Astronomia

Planadores Propelidos por Foguetes

Planadores Propelidos por Foguetes

A idéia de um planador movido a foguete é tão antiga quanto as primeiras máquinas voadoras. As tentativas de construir algo semelhante, mesmo para outros fins, datam da década de 1920, quando a moda de foguetes invadiu a Europa.

Em 1928, Friedrich Stamer conseguiu voar ao longo de um quilômetro em um pequeno planador dirigido por dois pequenos foguetes. Um ano depois, Fritz von Opel, o magnata dos carros, voou em um planador quase igual a um quilômetro e meio nas proximidades de Frankfurt. O planador, alimentado por 16 foguetes com combustível sólido, atingiu a velocidade de 153 km. horários e conseguiu permanecer no ar por 75 segundos.

Em meados da década de 1930, Werner von Braun, um jovem cientista alemão destinado a ser um dos pais da astronáutica, estudava a possibilidade de fazer um planador movido a foguete. Os estudos visavam principalmente o desenvolvimento do motor de foguete para mísseis balísticos.

Havia dois planadores que foram experimentados: o Heinkel 176, o primeiro avião movido a foguete e o famoso V2. Mas o grupo de cientistas que trabalhava com von Braun foi além: ele projetou um foguete de duas seções capaz de atravessar o Atlântico. A primeira seção foi chamada "A10", a segunda, "A9" e foi fornecida com asas. O A9 foi planejado para chegar a Nova York carregando uma carga mortal de uma tonelada de explosivo de alta potência em seu porão.

Embora esse foguete transatlântico nunca tenha se tornado realidade, o projeto foi, na prática, uma primeira tentativa de fabricar uma aeronave movida a foguete.

Um desenvolvimento mais ambicioso e sofisticado dessa idéia foi proposto na década de 1940 pelo engenheiro vienense Eugen Sanger, que projetou outro bombardeiro planador movido a foguete. A aeronave deveria ter atingido uma altura de 161 km. a uma velocidade de 6 km / s., e teria entrado na atmosfera descendo como um planador. Graças ao cálculo de um certo ângulo de planejamento, ele teria conseguido percorrer algo como 15.000 km.

Este estudo, nunca realizado, inspirou o projeto da Força Aérea chamado "Dyna Soar", mais tarde renomeado para "X-20". Era um planador com 10 m de comprimento. Com pequenas asas delta e dois ailerons gêmeos verticais nas extremidades das asas. Colocado em órbita por um transportador "Titan lll", o "X-20" teve que entrar novamente na atmosfera e planejar horizontalmente.
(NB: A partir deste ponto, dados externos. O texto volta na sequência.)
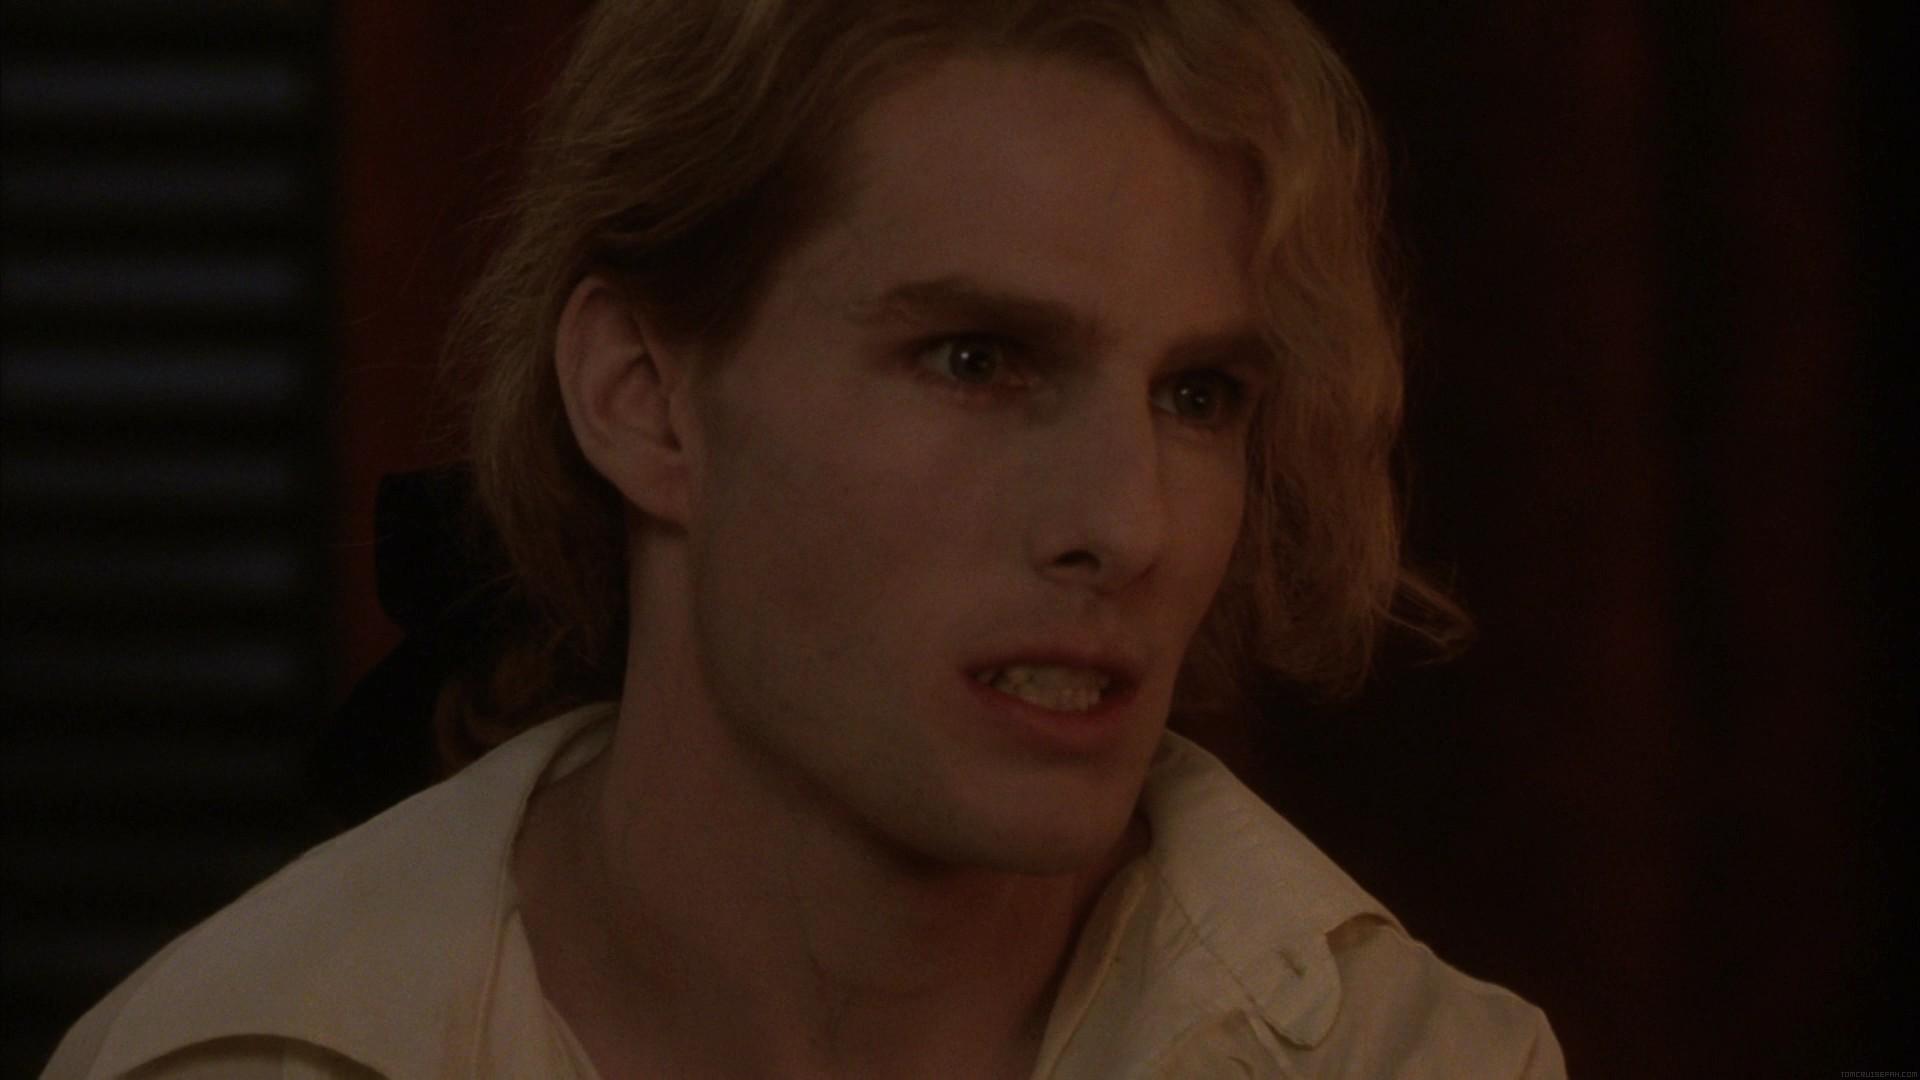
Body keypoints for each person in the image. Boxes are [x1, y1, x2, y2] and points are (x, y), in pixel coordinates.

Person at [46, 1, 1565, 1076]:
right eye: (977, 360)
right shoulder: (248, 1056)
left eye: (1198, 394)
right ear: (643, 398)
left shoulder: (1411, 1061)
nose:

No início dos anos 60, o projeto "Dyna Soar" foi abandonado porque a NASA realizou o programa espacial com homens a bordo. De qualquer forma, a aeronave supersônica "X-20" permaneceu como o protótipo para as sucessivas experiências e, na prática, é o ponto de partida da idéia que levará à realização do ônibus espacial e dos sucessivos ônibus espaciais.

Os projetos preliminares do ônibus espacial também sofreram a influência de outra proposta antiga: o avião de passageiros intercontinental projetado por Aalter Dornberger e Kraft Ehricke. Era um planador formado por dois aviões com asas delta. A primeira seção, maior, foi acionada por 5 foguetes; o segundo, que era para abrigar passageiros, por 3 foguetes; 130 segundos após o lançamento, as seções se separariam: o foguete auxiliar retornaria ao solo, enquanto a segunda seção continuaria a jornada a uma velocidade de 13.500 km / h. e a uma altitude de 44 km., comece a planejar.

No ônibus espacial, depois de decolar como um foguete, a espaçonave se separou do transportador para continuar sua jornada orbitando a Terra e retornando o planejamento sem o uso de motores.

Os testes no protótipo da Shuttle Orbiter Enterprise (o ônibus foi nomeado em homenagem aos milhões de fãs da série de televisão de ficção científica Star Trek) começaram em fevereiro de 1977 no Dryden Flight Research Center da NASA, no Base de Edwards, Califórnia. O Enterprise foi colocado nas costas de um Boeing 747, especialmente modificado para realizar uma série de testes de vôo, primeiro sem tripulação e depois com homens a bordo.

O primeiro teste de voo livre com a tripulação foi realizado em 12 de agosto de 1977, quando os astronautas Fred W. Haise e C. Gordon Fullerton deixaram o avião mãe, planejaram e pousaram sem problemas depois que um voo começou a cerca de 7.000 metros de altura.